レイヤードアーキテクチャにおける潜在的なリスク

 レイヤードアーキテクチャパターンを使用すると、幾つかの問題が発生する可能性がある。これは多くの場合、実装中に現れる問題に関係するものだ。レイヤードアーキテクチャを最大限に活用するには、これらの潜在的なリスクに注意することが重要だ。

並列処理の欠如

 レイヤードアーキテクチャは、さまざまなアプリケーションレイヤーにわたる並列処理には適していない。代わりに、アーキテクチャの設計では、リクエストが各レイヤーを順番に通過して目的を達成することを前提としている。

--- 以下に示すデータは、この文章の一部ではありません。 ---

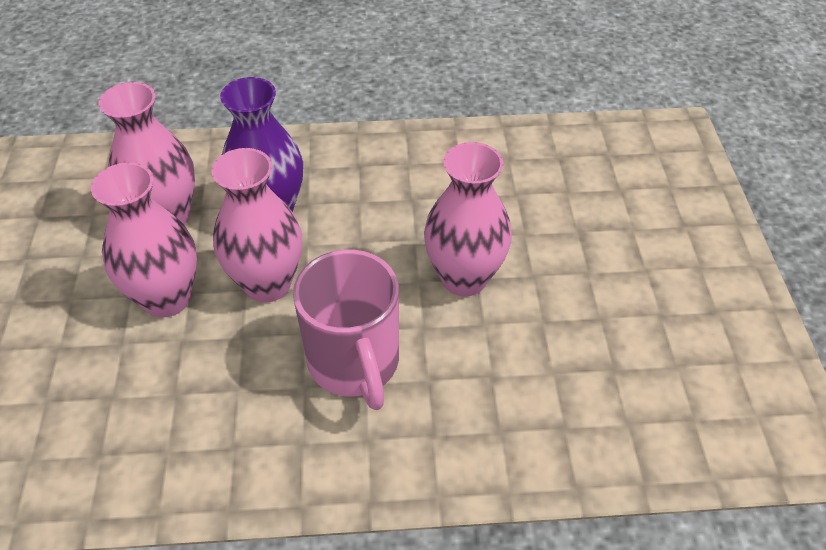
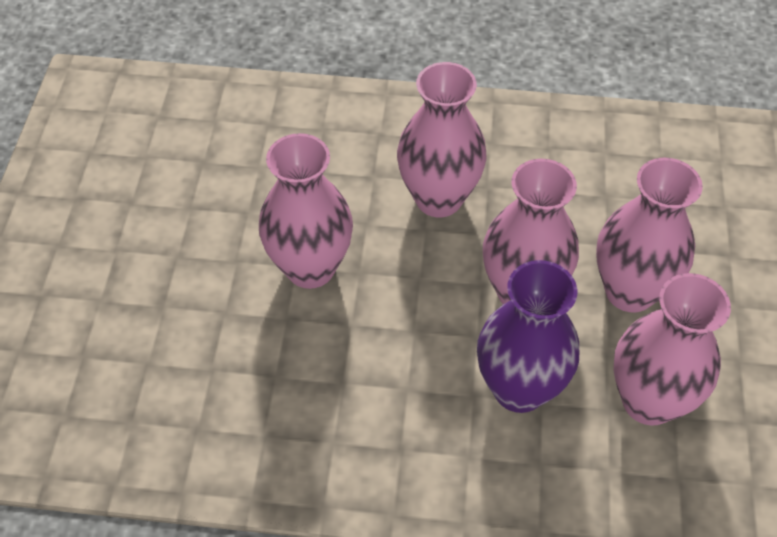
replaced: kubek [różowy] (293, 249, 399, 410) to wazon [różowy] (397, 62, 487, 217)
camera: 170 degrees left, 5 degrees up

 ワークフロー内のレイヤーの一つがオブジェクトの状態を操作する必要がある場合、開発者は、リクエストを次のレイヤーに渡すか、次のレイヤーに渡すかどうかについてそのレイヤーが独自の決定を行えるようにするための追加の措置を講じる必要がある(レイヤーを開いたり閉じたりするなど)。それを他の場所に中継する。レイヤードアーキテクチャの設計では、デフォルトではこれらの問題に対処できない。

機能しないプロキシが多過ぎる

 一部のレイヤーは、特定の操作を実行せずにリクエストを通過させる中間プロキシとして機能できる。ただし、ワークフロー内のレイヤーが多過ぎると、単なるパススルーとして機能し、コストを正当化するのに十分な実用性がなくなり、オーバーヘッドになる可能性がある。開発チームは、削除できる冗長なレイヤーを作成するか、必要に応じてオープンレイヤーに変換することで、この問題に対処できる。ワークフロー内でプロキシとしてのみ機能するレイヤーの数を20%未満に抑えるようにすべきだ。

より大規模な場合、困難になる事項

 レイヤードアーキテクチャは、コードベース内のアプリケーション機能の小さくまとまった単位に、十分な可読性、信頼性および構造を与えることができる。ただし、コードの量が増加するにつれて、時間の経過とともに各レイヤーの機能とドメインの概念が蓄積され、エンティティ間に論理的な境界を引くことがますます困難になる可能性がある。さらに、これによってレイヤー間でコンポーネントが緊密に結合される可能性があり、最終的には更新やテストのために個々のモジュールを取り出すことが困難になる。

 開発チームは、開発サイクルの早い段階で包括的な機能パッケージをリリースすることで、この問題に正面から対処できる。結合が制御不能にならないように、レイヤードアーキテクチャ内の依存関係を継続的に管理することも重要だ。